#### REQUIRED WORK:
In the data below, restate exactly the lines from the one with "cell phone [521,370,576,415]" to the final line, both included, but not the pictures.

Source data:
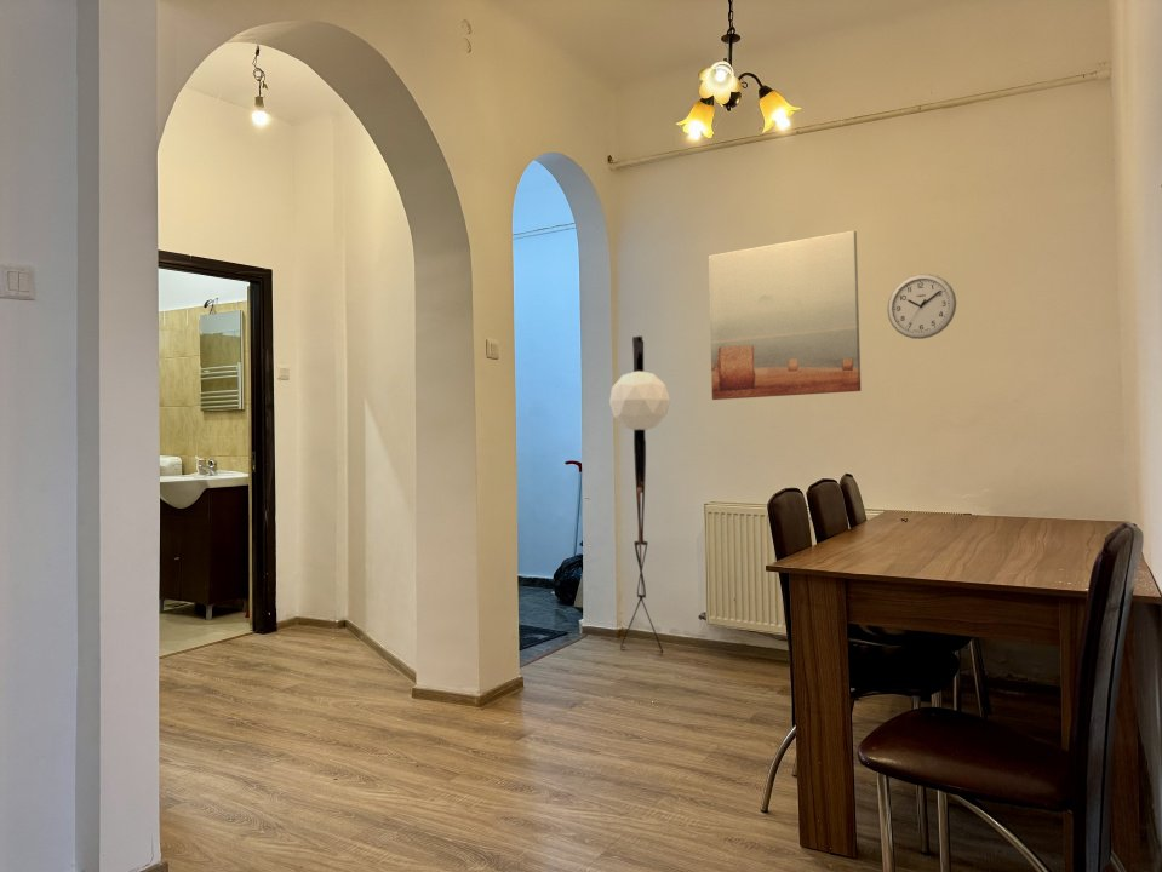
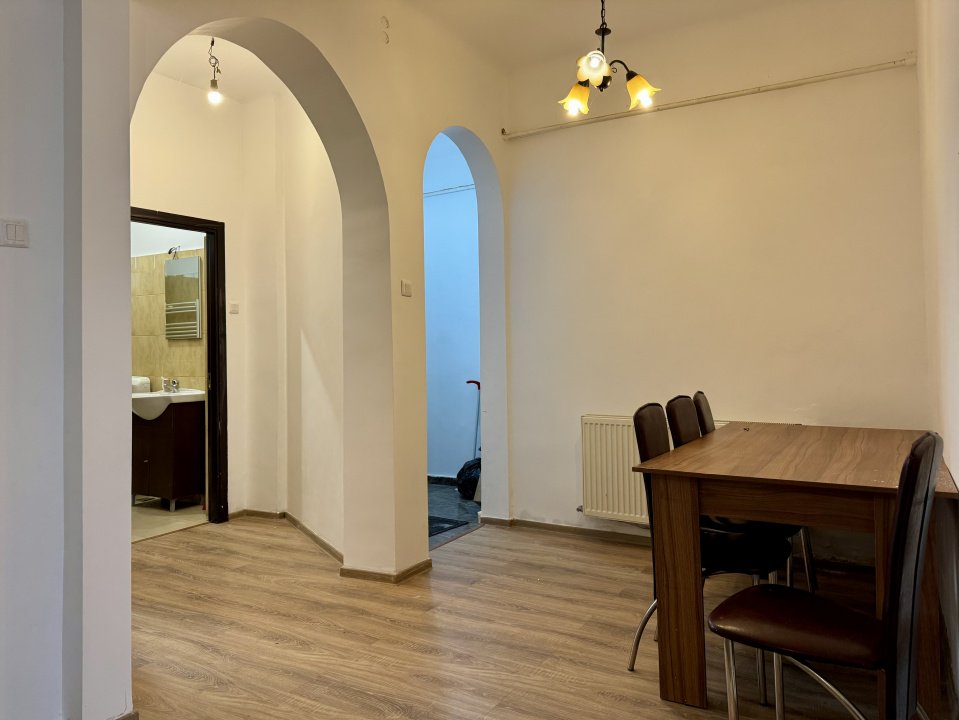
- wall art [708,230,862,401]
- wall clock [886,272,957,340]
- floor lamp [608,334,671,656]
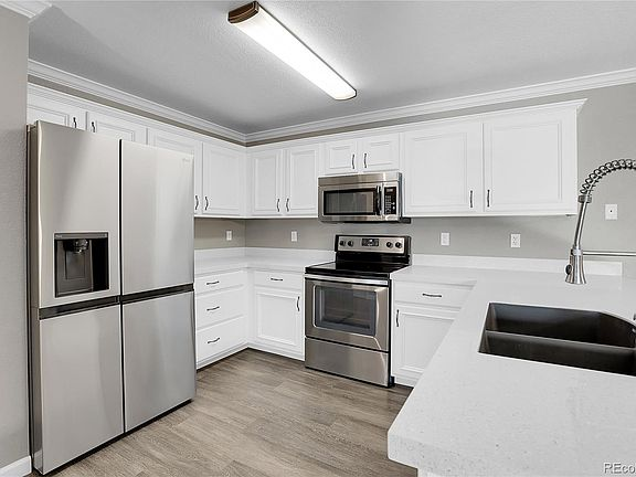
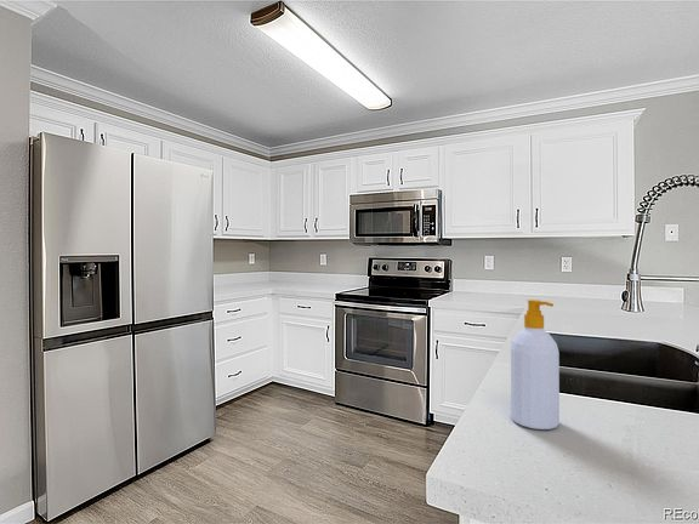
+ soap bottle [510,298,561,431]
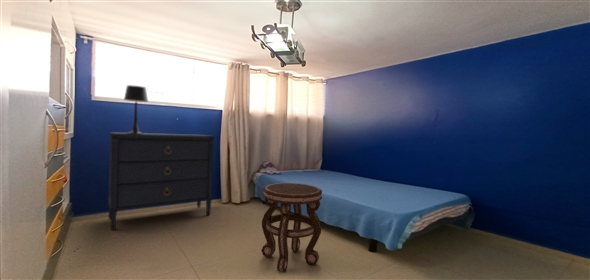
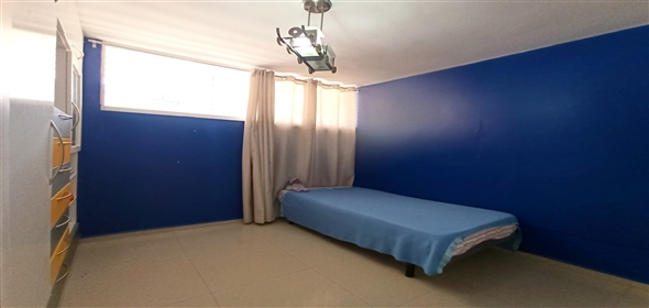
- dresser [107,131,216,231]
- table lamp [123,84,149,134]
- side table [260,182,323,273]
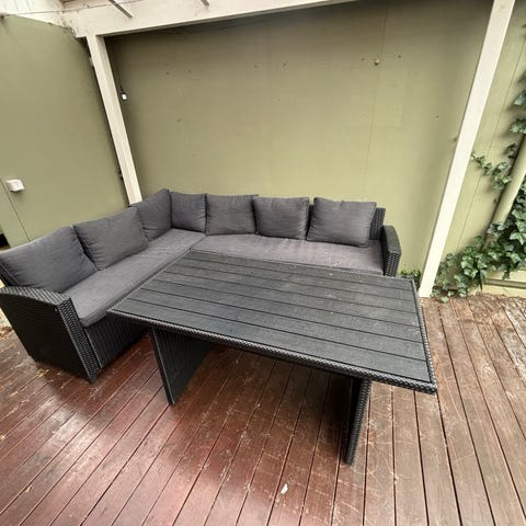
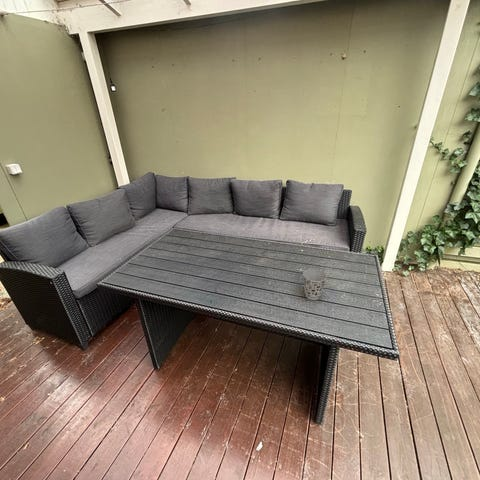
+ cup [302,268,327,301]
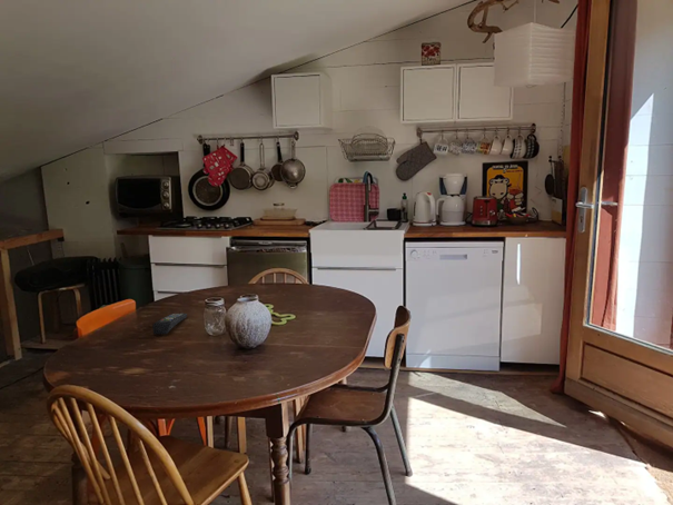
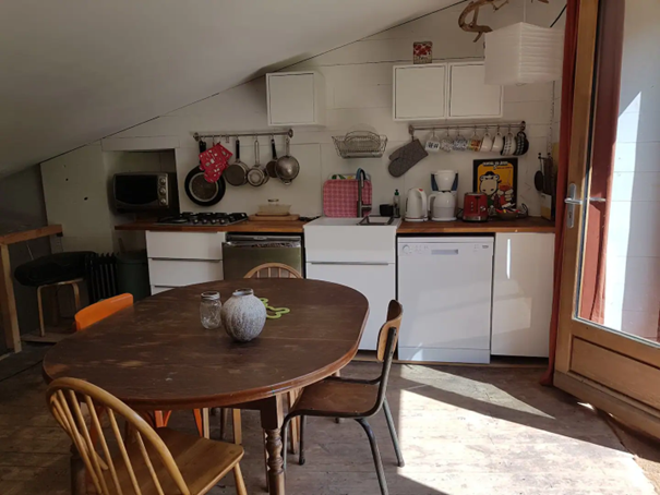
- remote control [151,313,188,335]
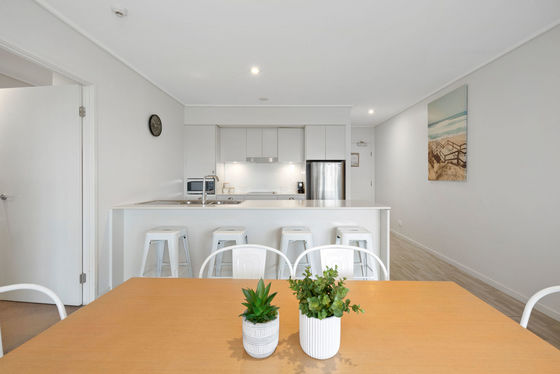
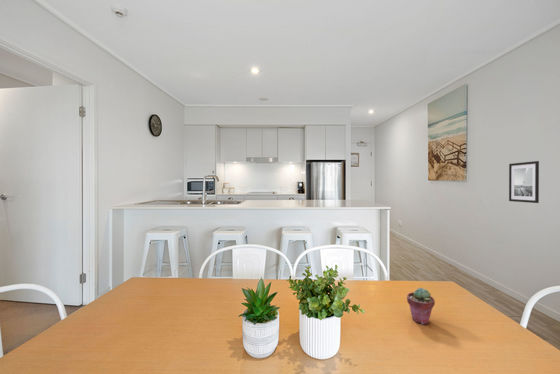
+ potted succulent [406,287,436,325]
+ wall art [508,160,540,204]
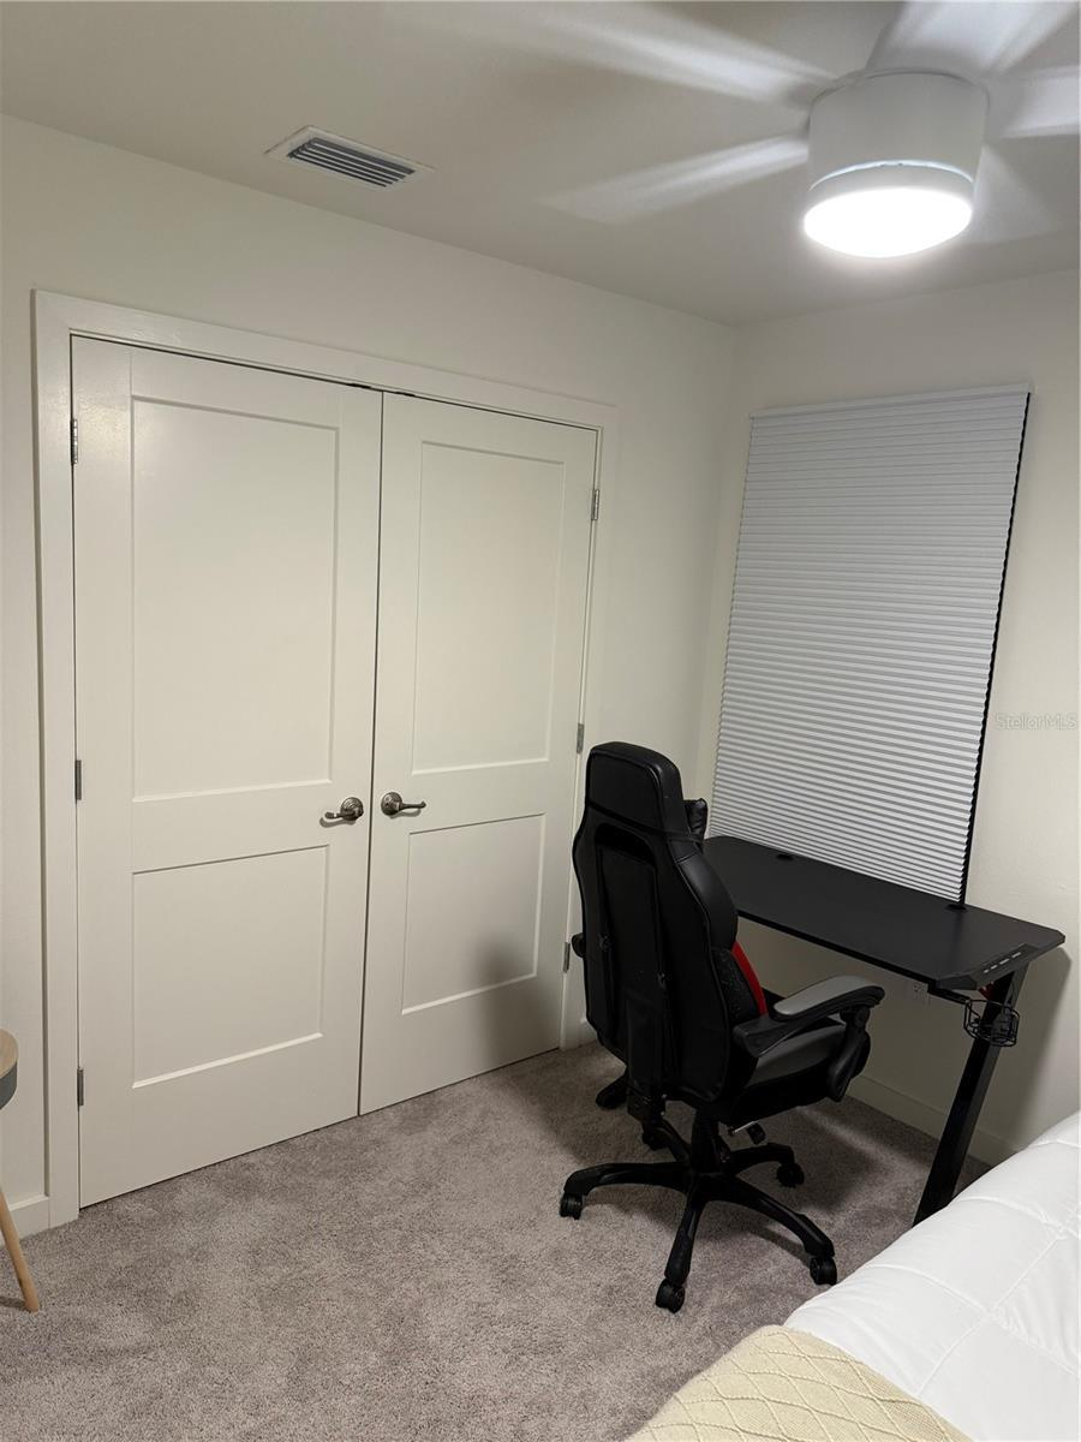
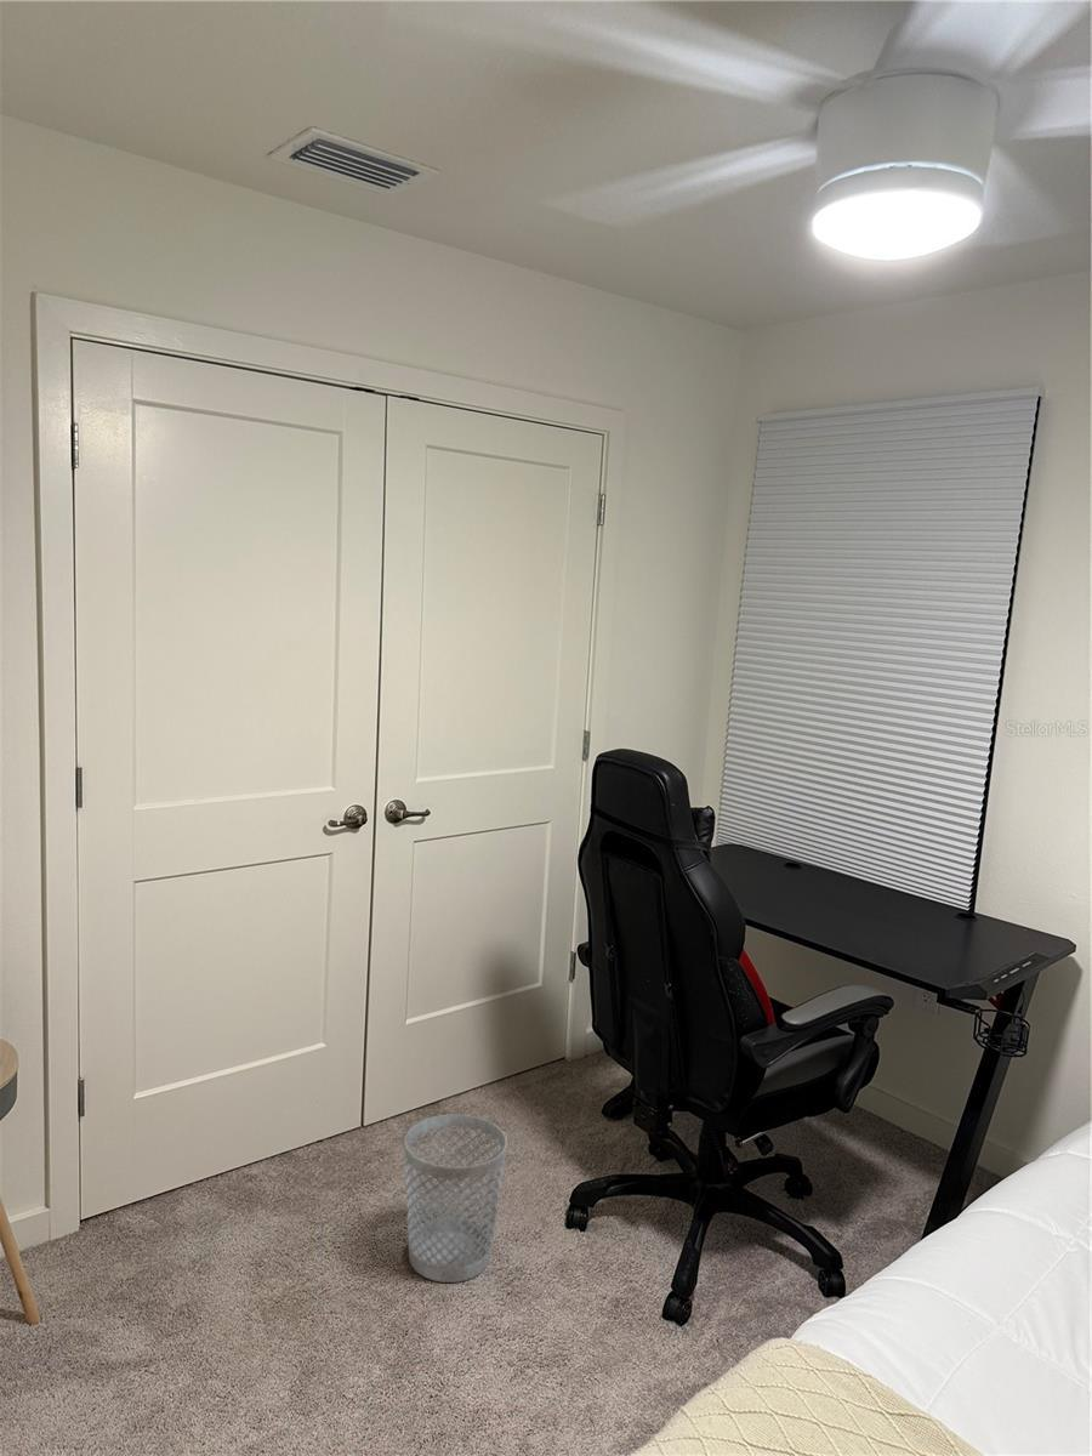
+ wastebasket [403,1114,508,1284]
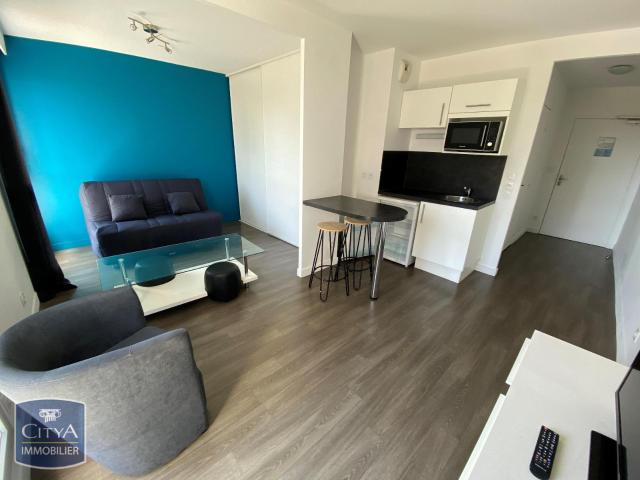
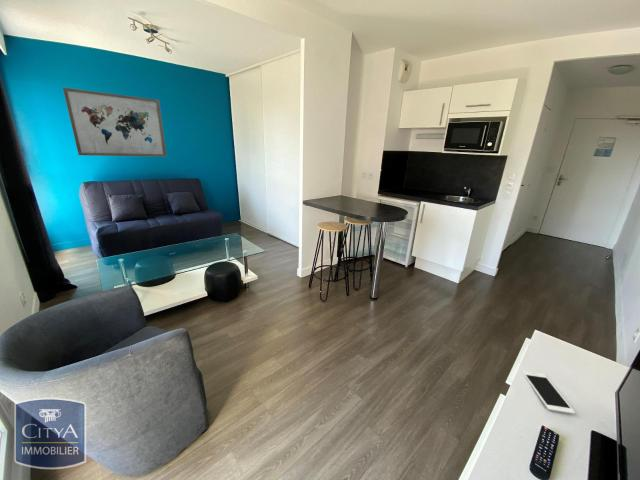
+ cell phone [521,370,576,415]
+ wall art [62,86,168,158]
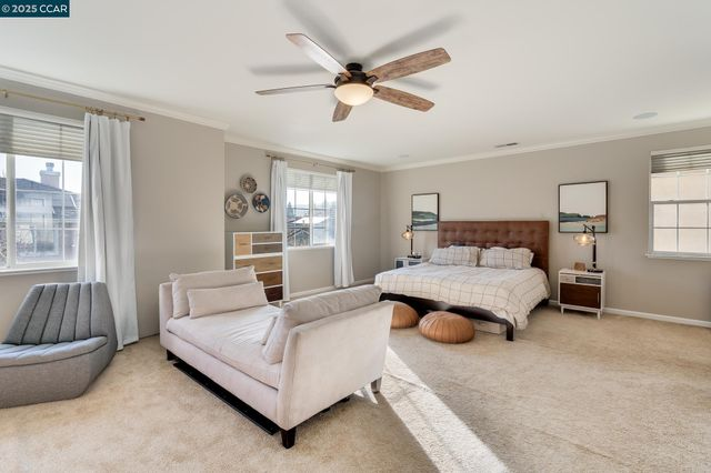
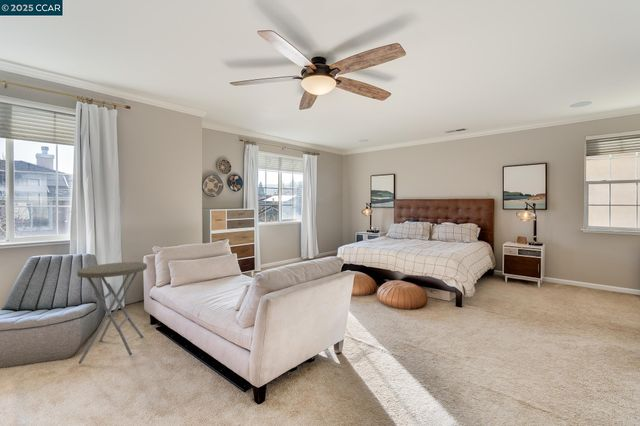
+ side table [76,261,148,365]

#### SOLUTION TO THIS TASK:
+ cell phone [521,370,576,415]
+ wall art [62,86,168,158]
+ side table [76,261,148,365]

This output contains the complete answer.